CS207288B1 - Multilayer semiconductor element - Google Patents

Description

(54) Multilayer semiconductor device

The invention relates to a multilayer controlled semiconductor device with a high level of dynamic parameters and at the same time with a static throughput characteristic suitable for applications using parallel shifting of two or more devices.

In thyristors of the known embodiment, short circuits (microconductors) between the cathode electrode and the layer lying below the emitter layer are realized to achieve a high level of dynamic parameters. A disadvantage of the components of this embodiment is the shape of their static permeability characteristic, which comprises, up to the level of currents comparable to the load current of the component, an area with an extremely low differential resistance. This region corresponds to a state where the passage current does not flow through the entire cross-section of the component but only a part thereof, and as the passage current increases, the current density remains constant and only the size of the cross-section that participates in the passage current line increases. With two or more such components running in parallel, good forward current distribution between the components can only be achieved at high current load, where all components operate above an extremely low differential resistance area. This condition is not met in many applications.

The present invention eliminates this disadvantage and solves the object essentially by comprising microconductors of at least three different sizes distributed over the surface of the second main electrode such that it can be divided into several contiguous regions, wherein each two microconductors belonging to the same region are of equal size, each the two microconductors located in two different regions are of different sizes and for each pair of these regions the region containing the smaller microconductors lies between the region containing the larger microconductors and the control region.

The multilayer semiconductor device according to the invention represents a significant improvement especially in these applications, where several parallel connected devices operate predominantly in the low current load mode with short-term multiple surge current surges.

The planar arrangement of the controlled emitter layer of such a component is shown in the drawing. The structure comprises one control area 1 and microconductors 2 distributed in a regular network in the emitter layer 3. The size of the microconductors increases with distance from the emitter interface with the control area.

By a suitable geometrical arrangement of the microconductors, their efficiency increases with the distance from the interface of the cathode with the control region. As a result, as the throughput current increases, not only the size of the cross-section that is involved in the current conduction increases, but also the current density and hence the throughput voltage on the component. At higher currents, where the through current flows through the entire cross-section of the component, said treatment practically does not affect the through voltage on the component.

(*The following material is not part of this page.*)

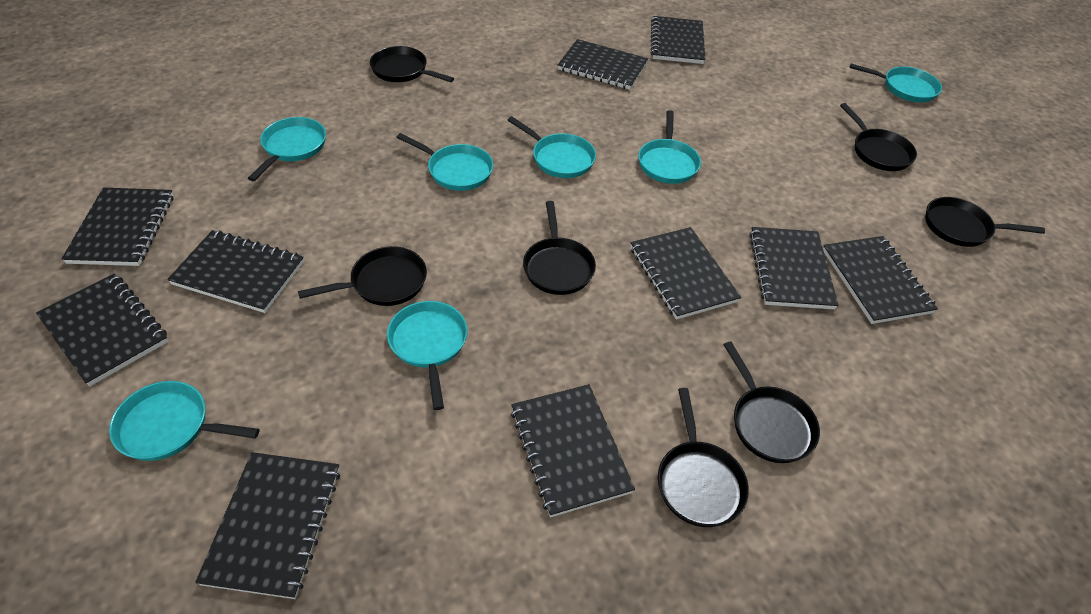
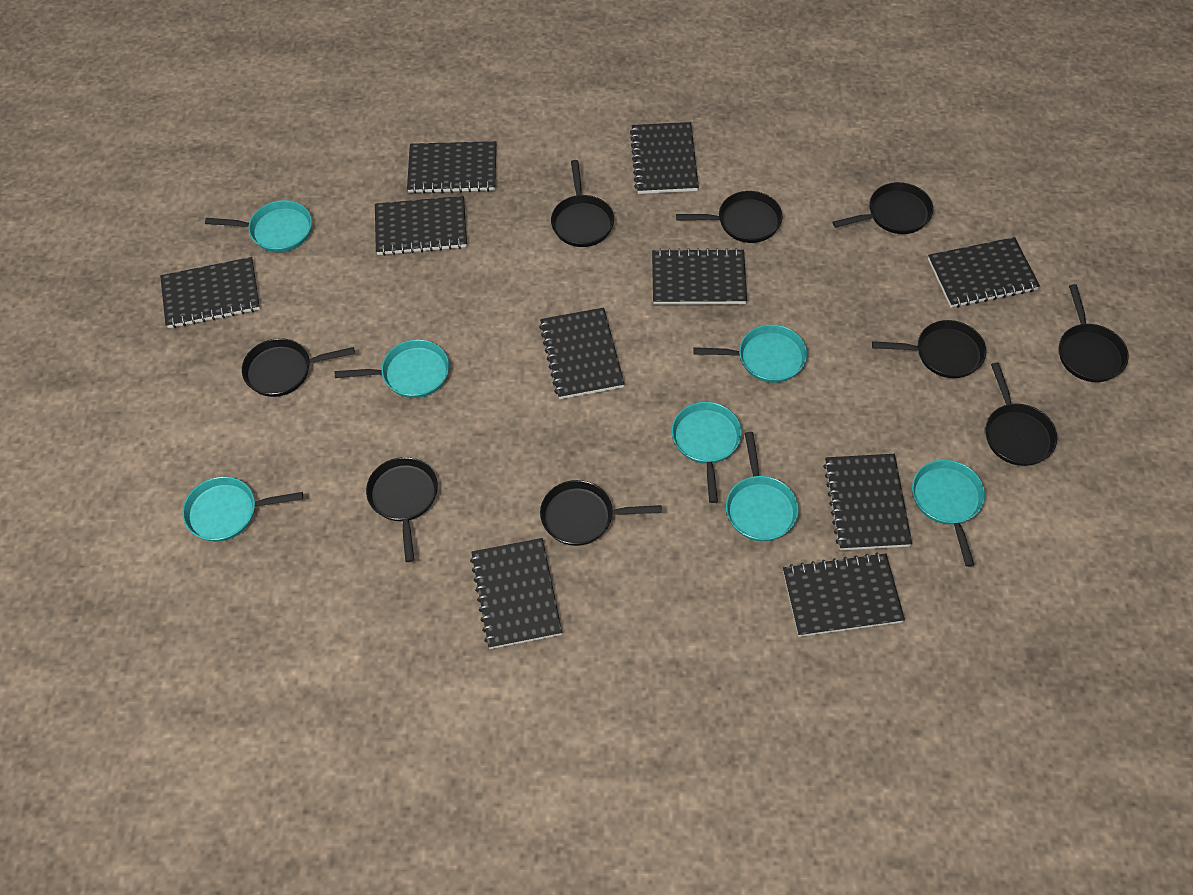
black pan: 7 -> 9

An example of such a multilayer semi-layer

Claims (1)

SUBJECT A multilayer semiconductor device comprising a layer of basic semiconductor material between two outer semiconductor layers of the opposite type of electrical conductivity than the layer of basic semiconductor material, the first having contact with the first main electrode and the second having contact with the second main electrode in a number of discrete locations. the controlled emitter layer of a semiconductor material of the same type of electrical conductivity as the base layer, the emitter layer having contact with the second main electrode and associated with the control region of the conductor component is a thyristor structure formed by conventional diffusion technology. according to the invention. ·· j OF THE INVENTION comprising a control electrode having contact with a second outer semiconductor layer, characterized in that it comprises microconductors (2) of at least three different sizes distributed over the surface of the second main electrode such that it can be divided into several contiguous areas, each two microconductors (2) belonging to the same area are the same size, each two microconductors (2) located in two different areas are different sized and for each pair of these areas the area containing the smaller microconductors (2) lies between the area containing the larger microconductors (2) and the control areas (1).